Work to be completed — Every record should be copied exactly, except that pictures are to be omitted.

Input for this task START

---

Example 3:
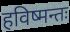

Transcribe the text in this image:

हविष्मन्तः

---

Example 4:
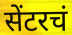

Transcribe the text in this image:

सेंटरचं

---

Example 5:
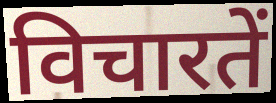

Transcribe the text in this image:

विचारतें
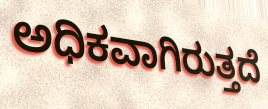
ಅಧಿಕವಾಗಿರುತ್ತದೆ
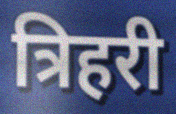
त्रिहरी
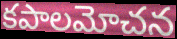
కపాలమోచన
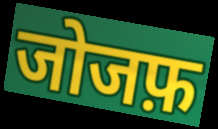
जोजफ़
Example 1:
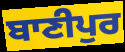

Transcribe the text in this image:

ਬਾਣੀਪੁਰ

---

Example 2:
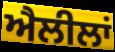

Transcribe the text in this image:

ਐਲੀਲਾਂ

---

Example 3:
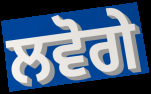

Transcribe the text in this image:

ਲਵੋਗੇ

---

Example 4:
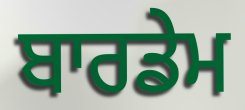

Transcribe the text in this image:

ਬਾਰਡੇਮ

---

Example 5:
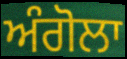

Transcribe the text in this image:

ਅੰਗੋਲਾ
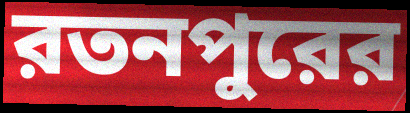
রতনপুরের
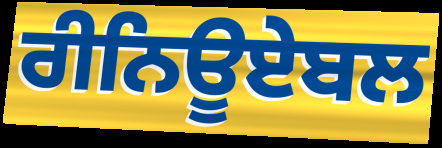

Input for this task END

Answer space —
---

Example 3:

Transcribe the text in this image:

हविष्मन्तः

---

Example 4:

Transcribe the text in this image:

सेंटरचं

---

Example 5:

Transcribe the text in this image:

विचारतें
ಅಧಿಕವಾಗಿರುತ್ತದೆ
त्रिहरी
కపాలమోచన
जोजफ़
Example 1:

Transcribe the text in this image:

ਬਾਣੀਪੁਰ

---

Example 2:

Transcribe the text in this image:

ਐਲੀਲਾਂ

---

Example 3:

Transcribe the text in this image:

ਲਵੋਗੇ

---

Example 4:

Transcribe the text in this image:

ਬਾਰਡੇਮ

---

Example 5:

Transcribe the text in this image:

ਅੰਗੋਲਾ
রতনপুরের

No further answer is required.